Alejandro Ecker
The Architecture of Coalition Governance

ECPR General Conference, Charles University, Prague, September 07th to September 10th, 2016

Despite the rich literature on coalition politics, we know surprisingly little about how coalition governments actually work: how do government parties reach agreement on policies, and how do they resolve conflicts among them? Designing mechanisms, norms and rules that make coalition governments work is crucial, because coalition governments constantly face threats and external shocks that may lead to an early government termination. In this paper, we study what kind of mechanisms of mutual control government parties employ to enforce joint action. We argue that (1) these mechanisms are unlikely to be effective if used alone and (2) that political parties thus devise complementary and synergetic coalition governance mechanisms.

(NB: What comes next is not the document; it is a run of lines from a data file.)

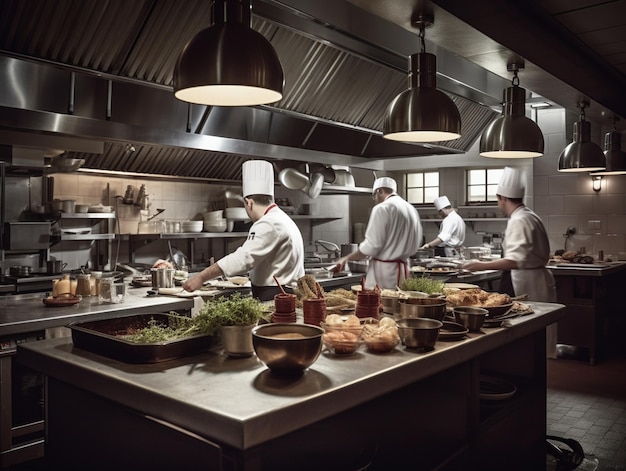
Find the location of `stack of bowls`. stack of bowls is located at coordinates (213, 216).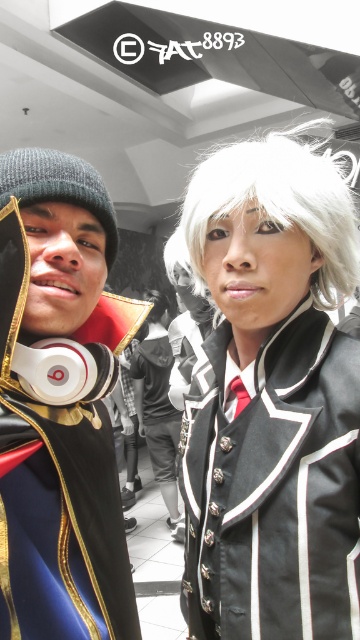
What do you see at coordinates (273, 486) in the screenshot? This screenshot has width=360, height=640. I see `black leather jacket at upper right` at bounding box center [273, 486].

Is black leather jacket at upper right positioned at the back of white silky wig at upper right?

No, it is in front of white silky wig at upper right.

The height and width of the screenshot is (640, 360). What do you see at coordinates (273, 486) in the screenshot? I see `black leather jacket at upper right` at bounding box center [273, 486].

Find the location of a particular element. The width and height of the screenshot is (360, 640). black leather jacket at upper right is located at coordinates 273,486.

Is satin black wig at upper right below white matte wig at upper center?

Yes, satin black wig at upper right is below white matte wig at upper center.

Between point (156, 428) and point (151, 312), which one is positioned behind?

The point (151, 312) is more distant.

In the scene shown: Who is more distant from viewer, (159,310) or (160,316)?

The point (159,310) is behind.

You are a GUI agent. You are given a task and a screenshot of the screen. Output one action in this format:
    pyautogui.click(x=<x>, y=<y>)
    Task: Click on the satin black wig at upper right
    The height and width of the screenshot is (640, 360).
    Given the screenshot: What is the action you would take?
    pyautogui.click(x=158, y=404)

Which is behind, point (88, 268) or point (146, 385)?

The point (146, 385) is behind.

Find the location of a particular element. Image resolution: width=360 pixels, height=640 pixels. matte black hoodie at left is located at coordinates (60, 404).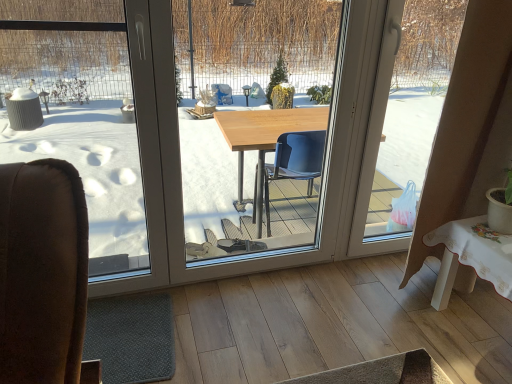
Question: From the image's perspective, is gray rubber mat at lower left located above transparent plastic bag at right, which is the first window screen in right-to-left order?

Choices:
 (A) yes
 (B) no

Answer: (B)

Question: Does gray rubber mat at lower left have a lesser width compared to transparent plastic bag at right, which is the first window screen in right-to-left order?

Choices:
 (A) yes
 (B) no

Answer: (B)

Question: Is gray rubber mat at lower left wider than transparent plastic bag at right, which is the first window screen in right-to-left order?

Choices:
 (A) yes
 (B) no

Answer: (A)

Question: Is gray rubber mat at lower left turned away from transparent plastic bag at right, which is the first window screen in right-to-left order?

Choices:
 (A) yes
 (B) no

Answer: (B)

Question: From a real-world perspective, is gray rubber mat at lower left below transparent plastic bag at right, the third window screen when ordered from left to right?

Choices:
 (A) no
 (B) yes

Answer: (B)

Question: Does gray rubber mat at lower left appear on the left side of transparent plastic bag at right, which is the first window screen in right-to-left order?

Choices:
 (A) no
 (B) yes

Answer: (B)

Question: Does wooden table at center, arranged as the 2th window screen when viewed from the right, have a larger size compared to transparent plastic bag at right, which is the first window screen in right-to-left order?

Choices:
 (A) yes
 (B) no

Answer: (B)

Question: Is wooden table at center, acting as the second window screen starting from the left, at the right side of transparent plastic bag at right, the third window screen when ordered from left to right?

Choices:
 (A) no
 (B) yes

Answer: (A)

Question: Is the depth of wooden table at center, arranged as the 2th window screen when viewed from the right, greater than that of transparent plastic bag at right, which is the first window screen in right-to-left order?

Choices:
 (A) no
 (B) yes

Answer: (A)

Question: Is wooden table at center, acting as the second window screen starting from the left, looking in the opposite direction of transparent plastic bag at right, the third window screen when ordered from left to right?

Choices:
 (A) no
 (B) yes

Answer: (A)

Question: Is wooden table at center, arranged as the 2th window screen when viewed from the right, at the left side of transparent plastic bag at right, which is the first window screen in right-to-left order?

Choices:
 (A) yes
 (B) no

Answer: (A)

Question: Is wooden table at center, arranged as the 2th window screen when viewed from the right, thinner than transparent plastic bag at right, which is the first window screen in right-to-left order?

Choices:
 (A) no
 (B) yes

Answer: (B)

Question: Considering the relative sizes of transparent glass window at left, the 1th window screen when ordered from left to right, and transparent plastic bag at right, which is the first window screen in right-to-left order, in the image provided, is transparent glass window at left, the 1th window screen when ordered from left to right, taller than transparent plastic bag at right, which is the first window screen in right-to-left order,?

Choices:
 (A) no
 (B) yes

Answer: (A)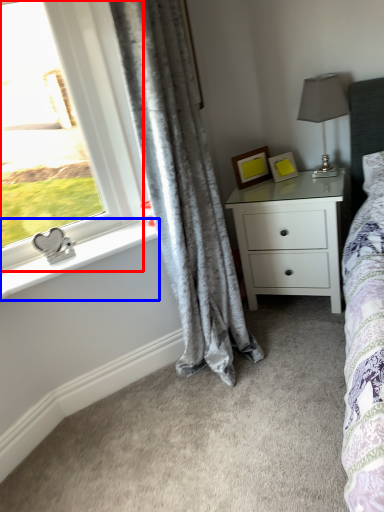
Question: Which of the following is the closest to the observer, window (highlighted by a red box) or window sill (highlighted by a blue box)?

Choices:
 (A) window
 (B) window sill

Answer: (A)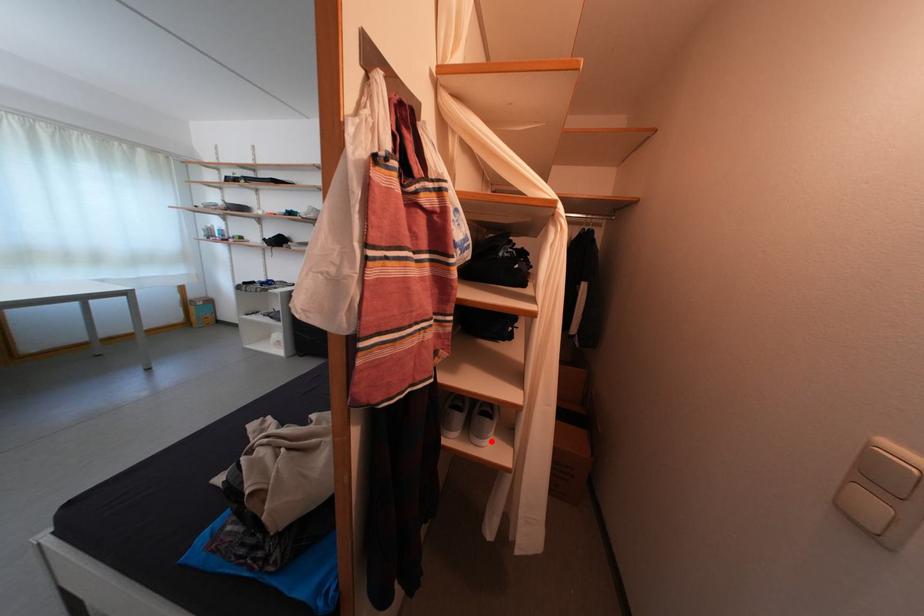
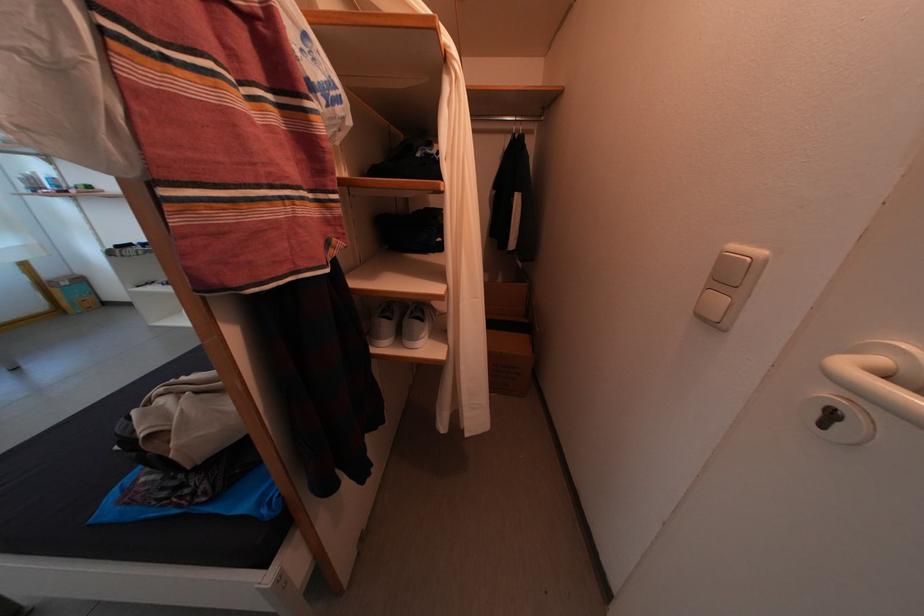
Find the pixel in the second image that matches the highlighted location in the first image.

(423, 344)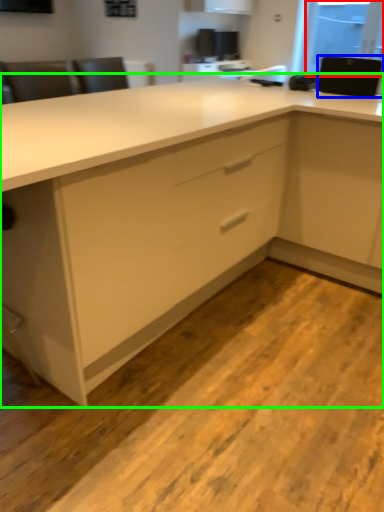
Question: Which is farther away from window screen (highlighted by a red box)? appliance (highlighted by a blue box) or cabinetry (highlighted by a green box)?

Choices:
 (A) appliance
 (B) cabinetry

Answer: (B)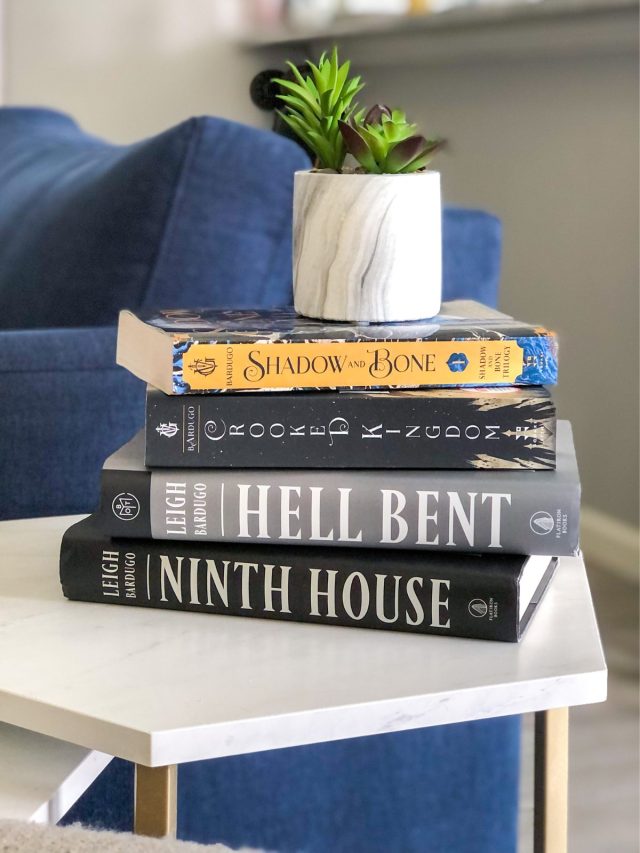
In order to click on plant in this screenshot , I will do `click(324, 96)`.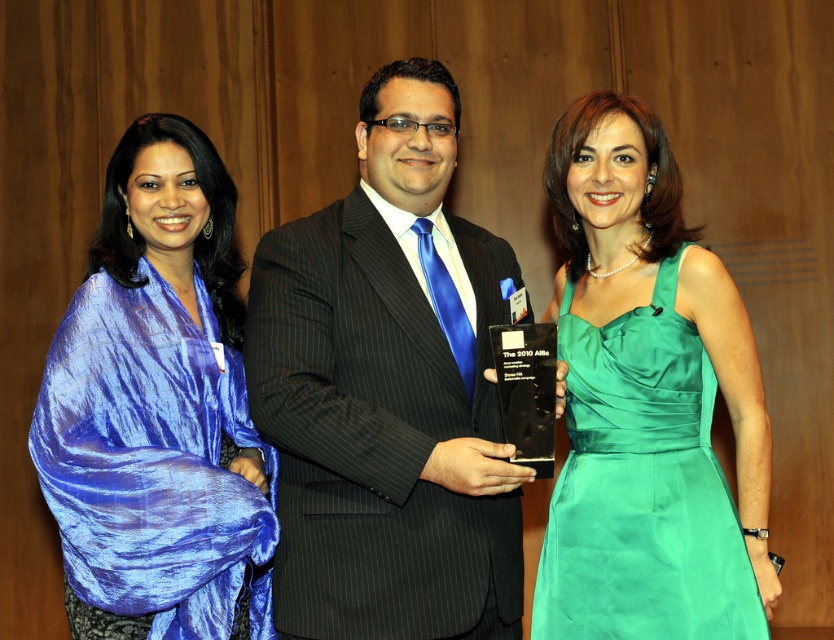
Which is above, matte black suit at center or blue silk scarf at left?

matte black suit at center is higher up.

Does point (506, 589) come closer to viewer compared to point (169, 556)?

No.

Is point (335, 333) closer to viewer compared to point (78, 509)?

No, it is behind (78, 509).

Where is `matte black suit at center`? matte black suit at center is located at coordinates (388, 390).

Does matte black suit at center appear under emerald satin dress at center?

Incorrect, matte black suit at center is not positioned below emerald satin dress at center.

Looking at this image, can you confirm if matte black suit at center is taller than emerald satin dress at center?

Correct, matte black suit at center is much taller as emerald satin dress at center.

Image resolution: width=834 pixels, height=640 pixels. What do you see at coordinates (388, 390) in the screenshot?
I see `matte black suit at center` at bounding box center [388, 390].

You are a GUI agent. You are given a task and a screenshot of the screen. Output one action in this format:
    pyautogui.click(x=<x>, y=<y>)
    Task: Click on the matte black suit at center
    This screenshot has height=640, width=834.
    Given the screenshot: What is the action you would take?
    pyautogui.click(x=388, y=390)

This screenshot has width=834, height=640. What do you see at coordinates (158, 404) in the screenshot?
I see `blue silk scarf at left` at bounding box center [158, 404].

Between point (104, 339) and point (570, 536), which one is positioned in front?

Positioned in front is point (104, 339).

Between point (143, 577) and point (661, 285), which one is positioned in front?

Point (143, 577)

The image size is (834, 640). I want to click on blue silk scarf at left, so click(x=158, y=404).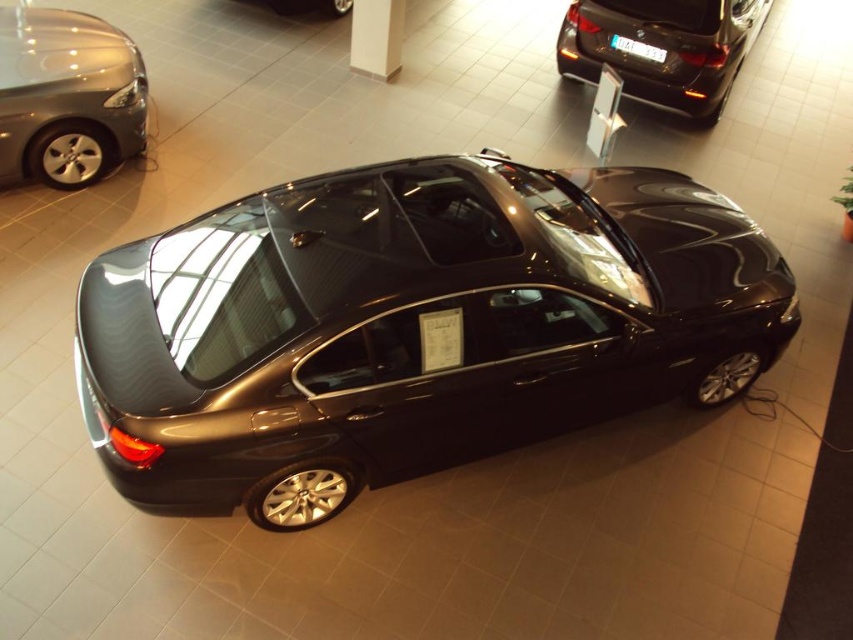
You are a delivery person who needs to move a 10 feet long crate into the showroom. The crate must be placed between the glossy black car at upper right and the glossy metallic car at upper center. Is there enough space between them to fit the crate?

The glossy black car at upper right is 13.04 feet from the glossy metallic car at upper center, so yes, the 10 feet long crate can fit between them since the distance is greater than the crate length.

You are a customer in the showroom and want to park your compact car between the glossy black car at upper right and the glossy metallic car at upper center. Can you fit your car in the available space between them?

Thus, coalition builders are concerned with designing – what we term – the architecture of coalition governance. Based on theories of delegation and accountability we propose a unified approach and derive several ideal typical configurations of coalition governance mechanisms. Drawing on data from coalition governments in Western and Central Eastern Europe, we use Bayesian Configuration frequency analysis to analyse the prevalent empirical configurations. Here, we find that coalitions indeed choose mechanisms as substitutes and supplements. We then explore the effect of different configurations of governance mechanisms on cabinet duration in Western and Central Eastern Europe. Our findings highlight the importance of factors at parties’ discretion for cabinet duration and provide promising avenues for future research.